On September 23, 2008, the Honorable Charles S. Haight, Jr., of the United States District Court for the Southern District of New York, entered final default judgments against Pavlos Meletiou ("Meletiou") R.K. Dhawan and Co. ("Dhawan and Co."), and R.K. Dhawan ("Dhawan") in connection with their audits of AremisSoft Corporation ("AremisSoft"), a software company that went bankrupt in March 2002. In addition to permanent injunctions entered against each of the three defendants, Meletiou and Dhawan were each ordered to pay a civil penalty of $120,000, and Dhawan and Co. and Dhawan were held jointly liable for disgorgement of $24,488.96 plus prejudgment interest of $14,781.76. On January 6, 2009, based on the entry of the final default judgments entered against Meletiou, Dhawan and Co., and Dhawan, the Commission instituted administrative proceedings against Meletiou, Dhawan and Co., and Dhawan, temporarily suspending each from practicing or appearing before the Commission as accountants pursuant to Rule 102(e)(3) of the Commission's Rules of Practice.

The Commission's complaint, filed March 21, 2006, alleged, among other things, that Meletiou signed unqualified audit reports on behalf of PKF Cyprus, a Cyprus-based accounting firm, for AremisSoft subsidiaries in 1999 and 2000 that falsely stated that the audits were conducted in accordance with U.S. Generally Accepted Auditing Standards ("GAAS") and that the AremisSoft subsidiaries' financial statements were fairly presented in accordance with U.S. Generally Accepted Accounting Principles ("GAAP"). The complaint further alleged that Meletiou was responsible for the audits and reviews of the AremisSoft subsidiaries and that he attended meetings with senior AremisSoft executives in which the AremisSoft financial fraud was openly discussed.

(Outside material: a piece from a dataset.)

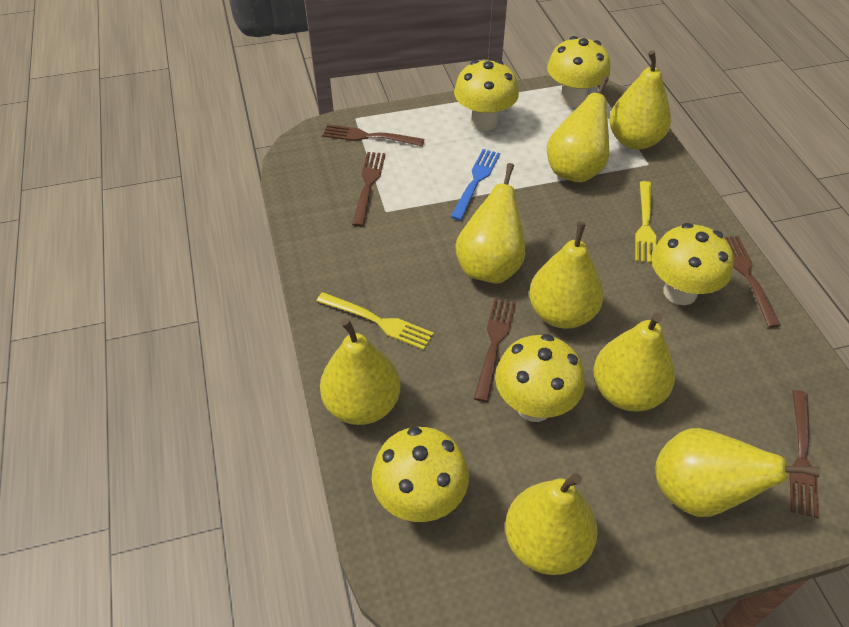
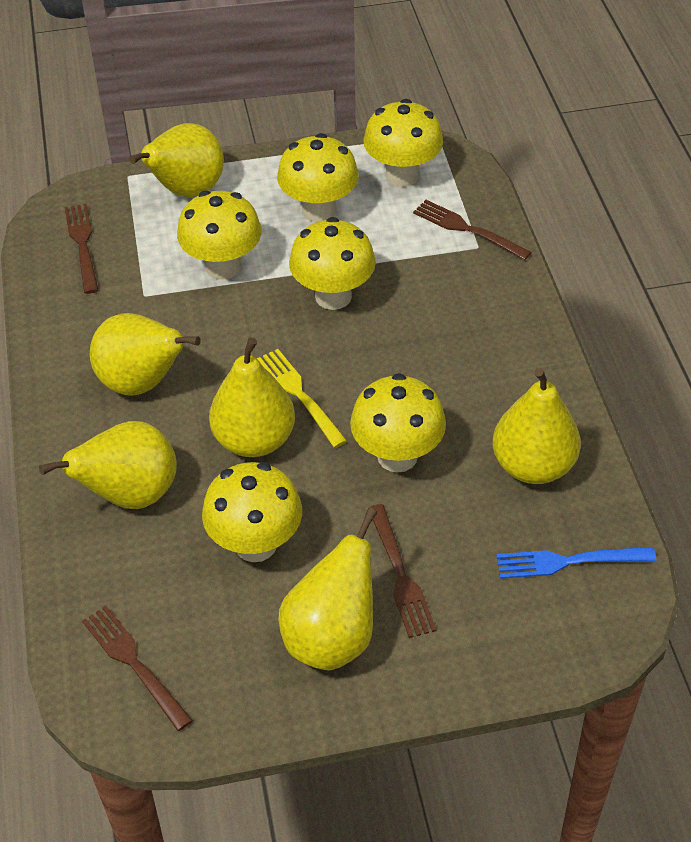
brown fork: 5 -> 4
yellow fork: 2 -> 1
yellow mushroom: 5 -> 6
yellow pear: 8 -> 6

The complaint further alleged that Dhawan and Co., an Indian-based accounting firm, issued audit reports on nine AremisSoft subsidiaries in 2000 signed by its partner R.K. Dhawan that falsely stated that the audits were conducted in accordance with U.S. GAAS and the financial statements were presented in accordance with U.S. GAAP and that the companies' false financial statements were included as part of AremisSoft's consolidated financial statements filed with AremisSoft's year 2000 Form 10-K. The complaint alleged that five of the nine companies were never in fact acquired by AremisSoft and four were shells with insignificant assets, revenues, and income.

The final judgments permanently enjoin Meletiou, Dhawan and Co., and Dhawan from future violations of Section 17(a) of the Securities Act of 1933 and Section 10(b) of the Securities Exchange Act of 1934 ("Exchange Act") and Exchange Act Rule 10b-5 and from aiding and abetting future violations of Sections 13(a), 13(b)(2)(A) and 13(b)(2)(B) of the Exchange Act, and Exchange Act Rules 12b-20, 13a-1 and 13b2-1.

For additional information, see Litigation Release Nos. 19622 (March 22, 2006) and 20527 (April 15, 2008).